> PASSAGE PROVIDED:
- - -

Re: Transaction-lifespan memory leak with plpgsql DO blocks - Mailing list pgsql-hackers

From David Johnston
Subject Re: Transaction-lifespan memory leak with plpgsql DO blocks
Date
Msg-id 1384292815878-5778001.post@n5.nabble.com
Whole thread Raw
In response to Re: Transaction-lifespan memory leak with plpgsql DO blocks  (Robert Haas <robertmhaas@gmail.com>)
Responses Re: Transaction-lifespan memory leak with plpgsql DO blocks  (Dilip kumar <dilip.kumar@huawei.com>)
List pgsql-hackers
Robert Haas wrote
> That's a sufficiently astonishing result that it wouldn't be
> surprising for this to get reported as a bug where a simple
> performance gap wouldn't be, and I think if we don't fix it the
> perception will be that we've left that bug unfixed.  Now, there are
> lots of things we don't fix just because there is not an infinitely
> large army of trained PostgreSQL hackers who love to fix other
> people's bugs for free, so I'm not going to say we HAVE to fix this or
> whatever - but neither do I think fixing it is useless and worthless.

- - -

> STORED DATA:
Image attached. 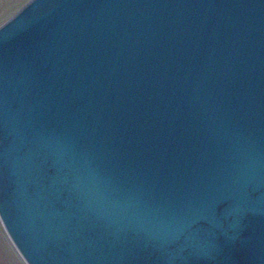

- - -

> DIRECTIVES:
[A] Who sent the mailing list post about the plpgsql memory leak?
[B] Resume the mailing list post about the plpgsql memory leak after the last quoted sentence, writing the reply that follows Robert Haas's quoted remarks.

> RESULTS OF THE TASKS:
[A] David Johnston sent it.

[B]
Having had this same thought WRT the "FOR UPDATE in LOOP" bug posting the
lack of a listing of outstanding bugs does leave some gaps.  I would imagine
people would appreciate something like:

Frequency: Rare
Severity: Low
Fix Complexity: Moderate
Work Around: Easy - create an actual function; create some form of loop
Status: Confirmed - Awaiting Volunteers to Fix

Even without a formal system it may not hurt for bug threads to have a
posting with this kind of information summarizing the thread.  As Tom is apt
to do - "for the sake of the archives" - though mostly I see those once
something has been fixed and not for items that are being left open.

Ideally these could also be migrated to the wiki, with links back to the
main thread, to provide a basic "known open items" interface - something
that I imagine would make corporate acceptance of PostgreSQL more likely.

I don't see where there are a considerably large number of these unresolved
items - most things do indeed get fixed or explained away as normal user
learning.

Sorry for the digression but it seems relevant.

David J.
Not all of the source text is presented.